Other factors can increase the total fee for the procedure. The Intralase all-laser option will cost about $250 more. Also, "custom" LASIK using Wavefront technology to create a 3-D map of the eye's distortions will cost from $200 to $500 more per eye.
In the end, however, it is far more important to choose the right surgeon than it is to get a bargain. Getting two or three price quotes is a good idea, but the reputation and experience of the surgeon must be factored into the final decision.
What To Expect
Your eyes have always been delicate, but after LASIK, they are even more so. It is critical to avoid any impact or shock to the eyes for as long as your doctor specifies. If sports such as football, racquetball, basketball, martial arts or other pursuits are part of your weekly life, you'll need to take a break from them for a while.
For the majority of patients, the results are 20/20 vision or better, according to the LASIK Vision Institute. According to the FDA, there are some common things that may be experienced for varying periods of time after surgery, including:
Light sensitivity:: This may last one to two weeks after the procedure. If it persists, contact your doctor. It is important to wear sunglasses outdoors and to avoid squinting as much as possible.
Hazy or blurred vision: This may occur especially upon waking and after prolonged periods of reading or computer use for one to two weeks after the procedure. Do not rub your eyes! If your vision remains blurred for a prolonged period, contact your doctor.
Dry eyes: This is very common up to six weeks after surgery. Your doctor will likely send home samples of lubricating eye drops and recommend that you use them regularly while awake. It's important to note that artificial tears are not the same as lubricating drops.
Glare or halos when driving at night: For a month or so after surgery, this is not uncommon. The first time you drive at night after surgery, have another licensed driver available in case the glare is too distracting. The problem should diminish over time.

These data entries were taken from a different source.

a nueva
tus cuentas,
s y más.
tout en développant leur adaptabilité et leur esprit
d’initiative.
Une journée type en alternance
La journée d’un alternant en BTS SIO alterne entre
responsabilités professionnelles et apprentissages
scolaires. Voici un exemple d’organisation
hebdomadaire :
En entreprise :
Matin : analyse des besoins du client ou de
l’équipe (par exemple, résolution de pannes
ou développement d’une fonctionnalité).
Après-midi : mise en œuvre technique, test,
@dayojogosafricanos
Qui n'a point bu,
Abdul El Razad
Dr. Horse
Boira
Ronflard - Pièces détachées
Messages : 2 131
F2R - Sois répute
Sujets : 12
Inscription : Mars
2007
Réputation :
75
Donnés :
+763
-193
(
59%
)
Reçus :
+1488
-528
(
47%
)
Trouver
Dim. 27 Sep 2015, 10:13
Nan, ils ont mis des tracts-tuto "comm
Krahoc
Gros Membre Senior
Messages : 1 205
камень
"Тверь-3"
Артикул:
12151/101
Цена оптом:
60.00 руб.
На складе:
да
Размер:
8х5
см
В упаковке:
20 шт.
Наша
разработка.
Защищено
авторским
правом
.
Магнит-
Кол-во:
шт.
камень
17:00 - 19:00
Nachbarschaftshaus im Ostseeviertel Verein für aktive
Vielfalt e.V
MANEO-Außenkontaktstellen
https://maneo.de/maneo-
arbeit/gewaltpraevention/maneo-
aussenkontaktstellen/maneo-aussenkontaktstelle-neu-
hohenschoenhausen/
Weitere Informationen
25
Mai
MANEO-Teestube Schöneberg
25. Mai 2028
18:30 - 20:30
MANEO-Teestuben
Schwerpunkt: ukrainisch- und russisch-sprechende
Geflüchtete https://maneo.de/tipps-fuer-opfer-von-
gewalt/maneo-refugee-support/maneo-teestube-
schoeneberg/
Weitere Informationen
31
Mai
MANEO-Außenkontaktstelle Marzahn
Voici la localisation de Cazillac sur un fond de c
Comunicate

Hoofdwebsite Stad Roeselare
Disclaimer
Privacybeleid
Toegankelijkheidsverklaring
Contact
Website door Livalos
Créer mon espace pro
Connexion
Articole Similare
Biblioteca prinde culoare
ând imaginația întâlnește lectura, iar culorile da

Fluctuations in vision: These can be the most disturbing problems, and they can last for up to six months. You may notice problems reading small print or other minor dysfunctions that come and go. If any of them persist, or start to occur more frequently, be sure to let your doctor know. Keep track of the disturbances by type and duration.
By your six-month follow-up visit, your eyes should have stabilized greatly. Your doctor should do a thorough evaluation and let you know what if any further treatment -- if any -- will be necessary.